[Records supplied]
»»
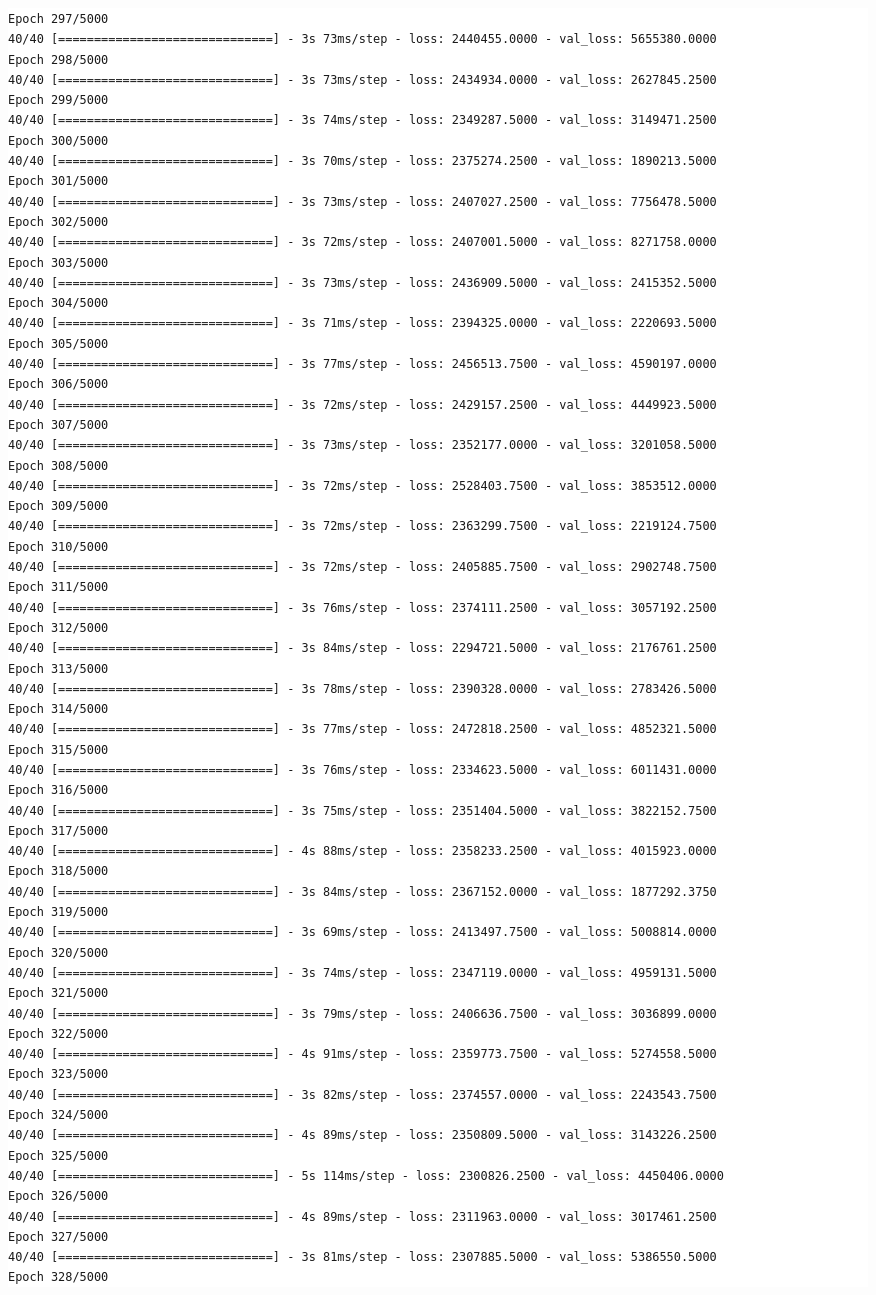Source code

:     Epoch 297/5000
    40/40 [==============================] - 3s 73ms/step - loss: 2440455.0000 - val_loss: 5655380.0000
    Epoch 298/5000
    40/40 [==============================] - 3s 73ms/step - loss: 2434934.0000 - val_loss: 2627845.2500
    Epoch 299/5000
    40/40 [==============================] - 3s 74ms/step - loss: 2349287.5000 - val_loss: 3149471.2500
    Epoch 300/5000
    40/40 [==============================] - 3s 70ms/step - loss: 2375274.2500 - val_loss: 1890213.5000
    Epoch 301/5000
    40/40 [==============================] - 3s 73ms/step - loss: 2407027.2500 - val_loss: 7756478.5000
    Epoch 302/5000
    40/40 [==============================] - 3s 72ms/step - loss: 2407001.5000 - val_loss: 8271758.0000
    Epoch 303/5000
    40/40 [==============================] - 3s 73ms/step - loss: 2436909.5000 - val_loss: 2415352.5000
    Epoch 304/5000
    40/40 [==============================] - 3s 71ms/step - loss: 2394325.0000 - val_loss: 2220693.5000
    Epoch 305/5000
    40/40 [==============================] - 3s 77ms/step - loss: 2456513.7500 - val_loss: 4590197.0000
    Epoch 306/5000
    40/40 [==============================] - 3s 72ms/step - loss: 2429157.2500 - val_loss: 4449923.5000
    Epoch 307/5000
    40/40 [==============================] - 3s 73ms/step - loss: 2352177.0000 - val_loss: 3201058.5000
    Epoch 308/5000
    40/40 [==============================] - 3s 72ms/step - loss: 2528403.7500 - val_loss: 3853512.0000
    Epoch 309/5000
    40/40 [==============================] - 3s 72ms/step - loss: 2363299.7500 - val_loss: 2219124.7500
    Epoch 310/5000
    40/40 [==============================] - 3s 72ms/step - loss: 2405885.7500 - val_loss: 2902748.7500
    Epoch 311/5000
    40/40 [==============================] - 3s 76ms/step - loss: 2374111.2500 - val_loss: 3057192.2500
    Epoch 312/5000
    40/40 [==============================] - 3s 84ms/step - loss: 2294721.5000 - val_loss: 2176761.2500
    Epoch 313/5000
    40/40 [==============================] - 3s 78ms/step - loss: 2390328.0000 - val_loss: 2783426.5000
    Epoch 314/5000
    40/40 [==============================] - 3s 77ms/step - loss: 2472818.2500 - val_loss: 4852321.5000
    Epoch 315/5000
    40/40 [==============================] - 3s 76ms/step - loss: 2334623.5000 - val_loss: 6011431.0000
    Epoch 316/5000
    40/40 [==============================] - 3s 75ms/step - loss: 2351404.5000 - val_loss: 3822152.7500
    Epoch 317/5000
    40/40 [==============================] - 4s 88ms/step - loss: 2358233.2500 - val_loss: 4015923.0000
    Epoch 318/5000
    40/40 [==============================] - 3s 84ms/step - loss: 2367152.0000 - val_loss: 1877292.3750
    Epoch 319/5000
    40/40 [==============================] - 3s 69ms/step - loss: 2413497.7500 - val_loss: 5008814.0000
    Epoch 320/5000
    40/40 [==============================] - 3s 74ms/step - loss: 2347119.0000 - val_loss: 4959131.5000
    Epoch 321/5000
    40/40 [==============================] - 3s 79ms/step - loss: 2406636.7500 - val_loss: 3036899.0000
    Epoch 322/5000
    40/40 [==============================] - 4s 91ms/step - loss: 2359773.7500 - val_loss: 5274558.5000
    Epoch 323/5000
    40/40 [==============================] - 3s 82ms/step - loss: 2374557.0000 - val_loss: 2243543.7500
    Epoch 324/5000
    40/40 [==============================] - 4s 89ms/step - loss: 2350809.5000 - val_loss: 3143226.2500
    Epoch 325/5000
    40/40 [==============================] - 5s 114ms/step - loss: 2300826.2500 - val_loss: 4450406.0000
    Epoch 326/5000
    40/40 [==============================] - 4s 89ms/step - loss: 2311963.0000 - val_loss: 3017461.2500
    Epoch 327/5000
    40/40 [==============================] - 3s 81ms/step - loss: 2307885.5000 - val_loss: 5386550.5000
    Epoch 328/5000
««
»»
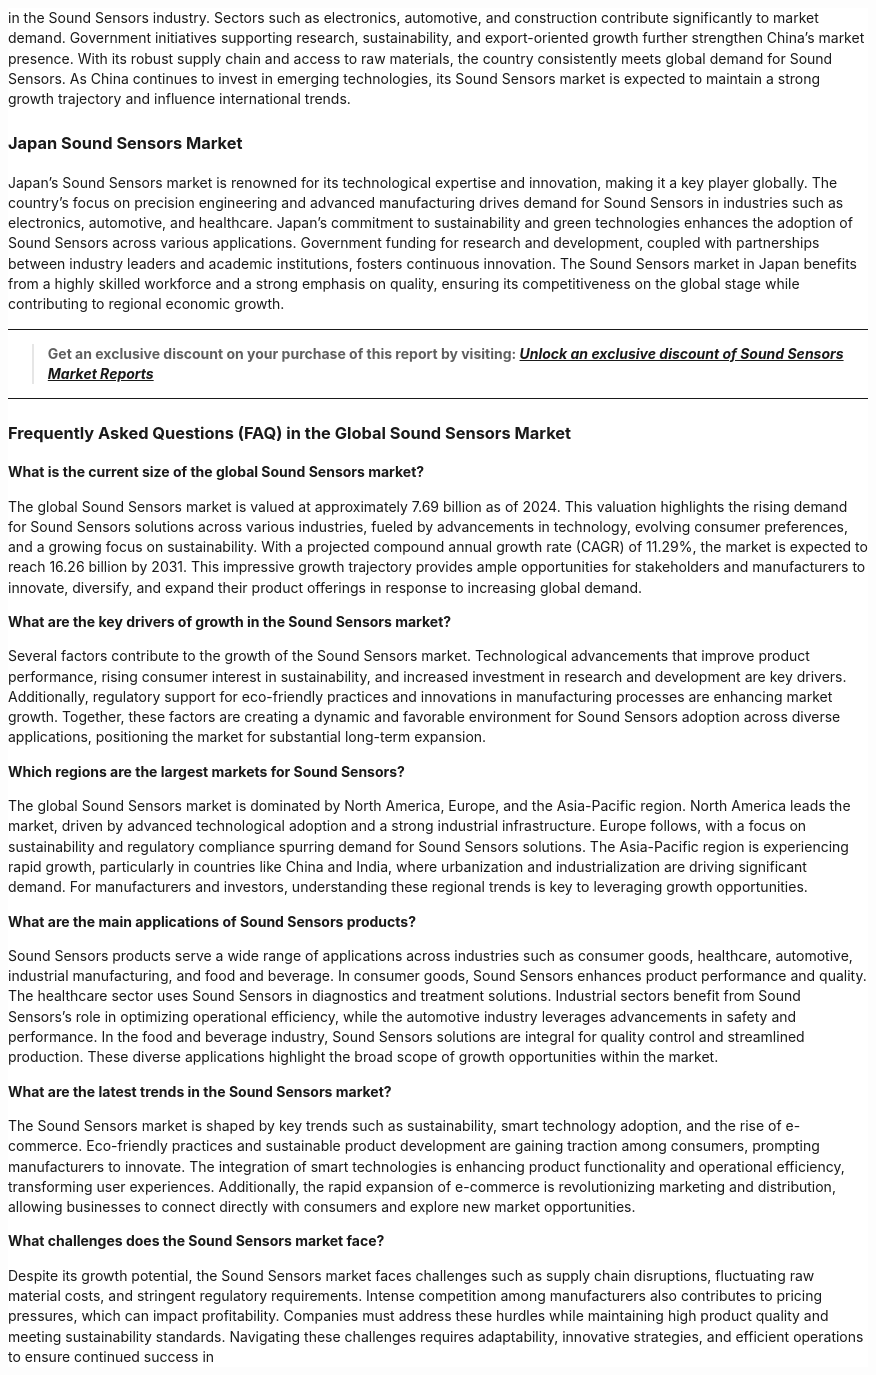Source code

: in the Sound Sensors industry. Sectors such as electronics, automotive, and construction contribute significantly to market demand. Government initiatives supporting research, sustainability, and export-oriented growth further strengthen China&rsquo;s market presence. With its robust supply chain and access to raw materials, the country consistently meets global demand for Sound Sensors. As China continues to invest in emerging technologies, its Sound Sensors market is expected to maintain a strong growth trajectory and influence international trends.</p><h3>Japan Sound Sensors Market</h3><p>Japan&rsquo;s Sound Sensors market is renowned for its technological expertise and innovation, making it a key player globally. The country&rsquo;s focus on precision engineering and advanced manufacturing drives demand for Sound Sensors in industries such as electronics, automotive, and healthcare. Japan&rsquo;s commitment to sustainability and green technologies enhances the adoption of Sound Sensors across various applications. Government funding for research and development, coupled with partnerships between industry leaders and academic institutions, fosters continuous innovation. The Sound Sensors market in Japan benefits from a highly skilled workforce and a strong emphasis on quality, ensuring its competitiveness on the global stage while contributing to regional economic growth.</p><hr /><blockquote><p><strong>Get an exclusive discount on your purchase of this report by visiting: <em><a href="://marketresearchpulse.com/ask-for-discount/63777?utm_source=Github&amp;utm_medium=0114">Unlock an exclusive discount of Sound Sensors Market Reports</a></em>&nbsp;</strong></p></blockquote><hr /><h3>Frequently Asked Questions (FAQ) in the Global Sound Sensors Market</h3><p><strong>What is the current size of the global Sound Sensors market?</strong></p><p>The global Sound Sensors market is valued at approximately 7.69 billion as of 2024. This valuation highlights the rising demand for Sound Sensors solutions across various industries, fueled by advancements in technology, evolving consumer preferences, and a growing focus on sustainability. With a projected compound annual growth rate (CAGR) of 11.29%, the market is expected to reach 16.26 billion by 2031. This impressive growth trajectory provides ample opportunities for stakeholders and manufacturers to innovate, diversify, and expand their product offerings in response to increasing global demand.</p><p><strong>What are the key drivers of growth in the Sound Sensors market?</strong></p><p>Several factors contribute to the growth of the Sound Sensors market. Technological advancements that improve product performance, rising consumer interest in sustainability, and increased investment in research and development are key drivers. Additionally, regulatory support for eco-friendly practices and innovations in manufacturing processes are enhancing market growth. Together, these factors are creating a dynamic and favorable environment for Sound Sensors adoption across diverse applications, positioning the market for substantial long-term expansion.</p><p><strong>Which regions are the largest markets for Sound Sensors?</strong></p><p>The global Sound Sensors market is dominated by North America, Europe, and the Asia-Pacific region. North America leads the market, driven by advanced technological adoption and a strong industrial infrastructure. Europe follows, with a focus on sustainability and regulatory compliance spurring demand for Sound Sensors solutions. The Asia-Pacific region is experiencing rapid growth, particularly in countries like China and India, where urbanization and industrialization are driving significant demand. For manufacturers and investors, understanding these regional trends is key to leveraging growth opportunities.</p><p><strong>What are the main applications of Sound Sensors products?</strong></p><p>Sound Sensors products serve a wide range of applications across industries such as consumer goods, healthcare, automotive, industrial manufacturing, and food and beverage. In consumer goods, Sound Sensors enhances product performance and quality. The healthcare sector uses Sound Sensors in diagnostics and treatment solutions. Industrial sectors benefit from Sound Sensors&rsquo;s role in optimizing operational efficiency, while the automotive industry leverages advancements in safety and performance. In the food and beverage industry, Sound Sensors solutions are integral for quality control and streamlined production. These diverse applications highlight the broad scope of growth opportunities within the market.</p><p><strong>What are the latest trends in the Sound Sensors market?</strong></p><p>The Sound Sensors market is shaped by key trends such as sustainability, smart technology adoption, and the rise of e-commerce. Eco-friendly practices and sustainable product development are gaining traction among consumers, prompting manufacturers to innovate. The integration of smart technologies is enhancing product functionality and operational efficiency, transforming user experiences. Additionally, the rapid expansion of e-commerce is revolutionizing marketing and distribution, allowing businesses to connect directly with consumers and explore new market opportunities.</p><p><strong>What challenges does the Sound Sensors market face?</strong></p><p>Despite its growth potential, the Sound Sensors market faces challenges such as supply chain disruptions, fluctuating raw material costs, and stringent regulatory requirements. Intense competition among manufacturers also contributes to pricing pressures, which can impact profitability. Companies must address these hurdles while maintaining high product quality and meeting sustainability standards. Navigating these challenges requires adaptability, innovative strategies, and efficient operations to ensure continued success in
««
[Goal of the exercise] The range runs from the line with "Epoch 326/5000" up to and including the line with "Epoch 328/5000" in the listing above; please write out exactly those lines and nothing more.

[Worked solution]
    Epoch 326/5000
    40/40 [==============================] - 4s 89ms/step - loss: 2311963.0000 - val_loss: 3017461.2500
    Epoch 327/5000
    40/40 [==============================] - 3s 81ms/step - loss: 2307885.5000 - val_loss: 5386550.5000
    Epoch 328/5000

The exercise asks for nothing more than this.